Platy or Plati (Πλατύ, before 1927: Στέρκοβο – Sterkovo, also: Στύρκοβα, Styrkova; Штрково, Štrkovo) is a village in Florina Regional Unit, Western Macedonia, Greece. The village has an altitude of 900 m.

The total land area of the village Platy is 712 hectares, with a majority as grasslands and for agricultural use, followed by forest, inland marshes and waters under its jurisdiction. Some of the architecture of Platy consists of old stone houses. The modern village economy is based on agriculture and livestock. The main agricultural crop grown in the village are beans. The soils in the surrounding hills of Platy have undergone extensive soil erosion, due to agricultural and grazing over use. In Platy, nests made by storks are at the highest elevation in all Greece, at 907 m.

The name of the village is derived from the Slavic word Štrk for stork and the suffix ovo. The church of St. Nicholas was built in 1591. A Christian village, the inhabitants were members of the Bulgarian Exarchate. During World War I, Sterkovo hosted refugees from the nearby village of Opaya, while high rates of malaria were present due to the effects of conflict. The population of the village was 215 in 1920, 253 in 1928 and 268 in 1940.

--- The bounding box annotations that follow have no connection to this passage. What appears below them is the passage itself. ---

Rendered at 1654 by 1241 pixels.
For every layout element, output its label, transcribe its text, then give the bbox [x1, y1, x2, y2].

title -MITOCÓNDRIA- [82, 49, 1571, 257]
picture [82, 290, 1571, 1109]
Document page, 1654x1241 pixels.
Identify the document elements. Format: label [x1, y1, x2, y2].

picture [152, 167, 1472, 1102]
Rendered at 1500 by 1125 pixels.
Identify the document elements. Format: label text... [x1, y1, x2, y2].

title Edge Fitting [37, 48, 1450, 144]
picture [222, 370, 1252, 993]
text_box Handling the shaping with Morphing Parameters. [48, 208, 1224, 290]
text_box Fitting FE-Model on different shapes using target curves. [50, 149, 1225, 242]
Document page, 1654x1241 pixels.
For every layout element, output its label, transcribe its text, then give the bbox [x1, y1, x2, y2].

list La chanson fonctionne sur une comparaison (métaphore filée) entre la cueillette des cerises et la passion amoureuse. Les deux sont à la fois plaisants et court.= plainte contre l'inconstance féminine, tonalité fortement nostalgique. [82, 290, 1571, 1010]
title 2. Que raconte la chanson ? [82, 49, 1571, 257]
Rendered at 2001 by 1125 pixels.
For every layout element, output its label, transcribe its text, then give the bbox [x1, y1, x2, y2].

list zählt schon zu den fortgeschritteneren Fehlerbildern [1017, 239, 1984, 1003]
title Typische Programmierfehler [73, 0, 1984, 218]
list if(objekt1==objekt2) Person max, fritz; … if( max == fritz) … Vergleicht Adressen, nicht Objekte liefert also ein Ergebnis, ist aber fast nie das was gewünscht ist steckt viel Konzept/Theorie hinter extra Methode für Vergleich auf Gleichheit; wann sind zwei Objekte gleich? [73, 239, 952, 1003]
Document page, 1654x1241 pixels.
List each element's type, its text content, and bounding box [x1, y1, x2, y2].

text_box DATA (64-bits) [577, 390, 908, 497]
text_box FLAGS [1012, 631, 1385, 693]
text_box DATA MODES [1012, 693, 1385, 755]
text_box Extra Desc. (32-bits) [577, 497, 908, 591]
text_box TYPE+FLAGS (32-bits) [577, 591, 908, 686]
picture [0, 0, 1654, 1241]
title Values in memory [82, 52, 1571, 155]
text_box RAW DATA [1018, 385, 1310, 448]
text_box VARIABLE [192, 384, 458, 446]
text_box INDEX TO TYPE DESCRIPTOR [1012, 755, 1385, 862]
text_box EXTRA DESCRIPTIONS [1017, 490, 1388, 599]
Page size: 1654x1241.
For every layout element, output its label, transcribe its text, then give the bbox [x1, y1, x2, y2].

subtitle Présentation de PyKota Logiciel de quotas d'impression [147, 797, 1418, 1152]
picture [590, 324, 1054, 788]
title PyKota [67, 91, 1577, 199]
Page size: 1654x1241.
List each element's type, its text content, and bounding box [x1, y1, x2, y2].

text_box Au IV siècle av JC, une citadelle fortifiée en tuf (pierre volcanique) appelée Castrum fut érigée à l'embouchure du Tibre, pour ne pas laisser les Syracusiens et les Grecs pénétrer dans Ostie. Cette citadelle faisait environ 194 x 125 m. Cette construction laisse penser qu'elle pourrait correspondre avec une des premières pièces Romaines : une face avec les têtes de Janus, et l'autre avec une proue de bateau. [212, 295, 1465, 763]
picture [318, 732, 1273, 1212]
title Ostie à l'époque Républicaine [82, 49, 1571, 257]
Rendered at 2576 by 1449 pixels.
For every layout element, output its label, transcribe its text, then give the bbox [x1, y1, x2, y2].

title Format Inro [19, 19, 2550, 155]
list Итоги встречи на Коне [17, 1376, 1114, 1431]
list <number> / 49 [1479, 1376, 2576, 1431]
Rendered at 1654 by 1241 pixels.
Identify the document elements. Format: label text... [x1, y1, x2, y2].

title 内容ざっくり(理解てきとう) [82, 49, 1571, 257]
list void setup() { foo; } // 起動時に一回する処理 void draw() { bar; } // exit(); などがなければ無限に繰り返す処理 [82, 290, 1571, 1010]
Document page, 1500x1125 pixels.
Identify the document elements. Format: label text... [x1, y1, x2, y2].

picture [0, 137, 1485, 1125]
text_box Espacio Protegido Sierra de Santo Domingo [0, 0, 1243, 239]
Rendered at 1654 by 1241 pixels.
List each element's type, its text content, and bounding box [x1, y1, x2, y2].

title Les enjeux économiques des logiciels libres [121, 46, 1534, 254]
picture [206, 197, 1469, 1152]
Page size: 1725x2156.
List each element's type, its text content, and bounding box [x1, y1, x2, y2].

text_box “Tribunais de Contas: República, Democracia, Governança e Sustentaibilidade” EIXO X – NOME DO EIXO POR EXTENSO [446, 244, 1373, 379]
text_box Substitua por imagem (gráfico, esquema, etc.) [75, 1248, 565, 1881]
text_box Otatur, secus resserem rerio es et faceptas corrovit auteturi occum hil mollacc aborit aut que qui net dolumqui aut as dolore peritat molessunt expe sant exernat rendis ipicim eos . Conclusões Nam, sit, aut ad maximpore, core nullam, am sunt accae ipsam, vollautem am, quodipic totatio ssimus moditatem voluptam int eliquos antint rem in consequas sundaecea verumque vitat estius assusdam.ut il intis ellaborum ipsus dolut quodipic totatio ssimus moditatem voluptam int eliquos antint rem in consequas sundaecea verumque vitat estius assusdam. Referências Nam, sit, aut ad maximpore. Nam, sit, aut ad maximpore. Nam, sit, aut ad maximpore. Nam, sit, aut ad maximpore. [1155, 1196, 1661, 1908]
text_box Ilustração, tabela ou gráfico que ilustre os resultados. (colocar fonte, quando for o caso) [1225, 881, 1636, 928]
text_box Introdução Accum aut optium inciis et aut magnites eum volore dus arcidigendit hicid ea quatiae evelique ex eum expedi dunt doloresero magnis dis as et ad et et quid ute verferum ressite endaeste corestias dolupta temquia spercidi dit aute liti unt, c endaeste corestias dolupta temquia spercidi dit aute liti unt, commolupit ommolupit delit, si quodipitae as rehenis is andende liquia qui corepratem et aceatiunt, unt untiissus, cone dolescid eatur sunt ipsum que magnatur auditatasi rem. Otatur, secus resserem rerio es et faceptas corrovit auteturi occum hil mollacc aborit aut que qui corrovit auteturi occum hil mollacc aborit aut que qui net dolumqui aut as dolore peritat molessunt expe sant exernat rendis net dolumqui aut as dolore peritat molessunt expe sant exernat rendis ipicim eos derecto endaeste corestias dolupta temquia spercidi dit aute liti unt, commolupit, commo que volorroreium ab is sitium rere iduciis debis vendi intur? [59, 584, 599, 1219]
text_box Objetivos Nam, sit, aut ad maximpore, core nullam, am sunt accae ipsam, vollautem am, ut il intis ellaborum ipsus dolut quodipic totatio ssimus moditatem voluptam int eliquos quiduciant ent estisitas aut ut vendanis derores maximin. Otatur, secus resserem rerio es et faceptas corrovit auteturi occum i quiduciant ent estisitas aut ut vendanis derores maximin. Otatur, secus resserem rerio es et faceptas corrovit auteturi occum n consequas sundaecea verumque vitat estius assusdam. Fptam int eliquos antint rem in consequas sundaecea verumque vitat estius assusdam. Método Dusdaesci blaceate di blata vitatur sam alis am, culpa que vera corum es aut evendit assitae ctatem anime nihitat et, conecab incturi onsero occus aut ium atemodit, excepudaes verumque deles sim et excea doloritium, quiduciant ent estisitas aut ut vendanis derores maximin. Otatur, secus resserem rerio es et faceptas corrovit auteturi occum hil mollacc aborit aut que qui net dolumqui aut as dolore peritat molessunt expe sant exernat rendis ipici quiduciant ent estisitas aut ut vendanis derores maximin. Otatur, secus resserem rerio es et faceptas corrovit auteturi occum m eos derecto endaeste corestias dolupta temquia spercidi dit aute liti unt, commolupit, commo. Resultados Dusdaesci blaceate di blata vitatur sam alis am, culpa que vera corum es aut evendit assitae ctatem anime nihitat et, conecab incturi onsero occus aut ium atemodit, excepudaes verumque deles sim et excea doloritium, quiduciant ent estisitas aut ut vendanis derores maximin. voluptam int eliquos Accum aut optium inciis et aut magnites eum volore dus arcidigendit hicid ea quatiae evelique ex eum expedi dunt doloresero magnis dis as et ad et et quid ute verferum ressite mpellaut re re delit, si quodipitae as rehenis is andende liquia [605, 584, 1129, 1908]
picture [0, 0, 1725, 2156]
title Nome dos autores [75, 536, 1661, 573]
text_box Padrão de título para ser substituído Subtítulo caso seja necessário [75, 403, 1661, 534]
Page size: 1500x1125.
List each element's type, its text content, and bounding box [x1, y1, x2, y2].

In the Greek Civil War, the village was occupied by the Democratic Army of Greece (DAG). Platy was part of a logistics supply route from Albania used by DAG during the civil war. Toward the end of the civil war, the majority of villagers fled to Yugoslavia and other countries in Eastern Europe. The Macedonian speaking children of the village were evacuated to Yugoslav Macedonia, they travelled through Yugoslavia and Hungary and later went to Czechoslovakia were they were hosted in refugee centres in Mikulov and Brno. A few residents remained and the Greek government resettled the village with Greek refugees who originated from Asia Minor. The population numbered 133 in 1951, 154 in 1961, 67 in 1981 and 73 in 2011. The modern village population is small and in decline.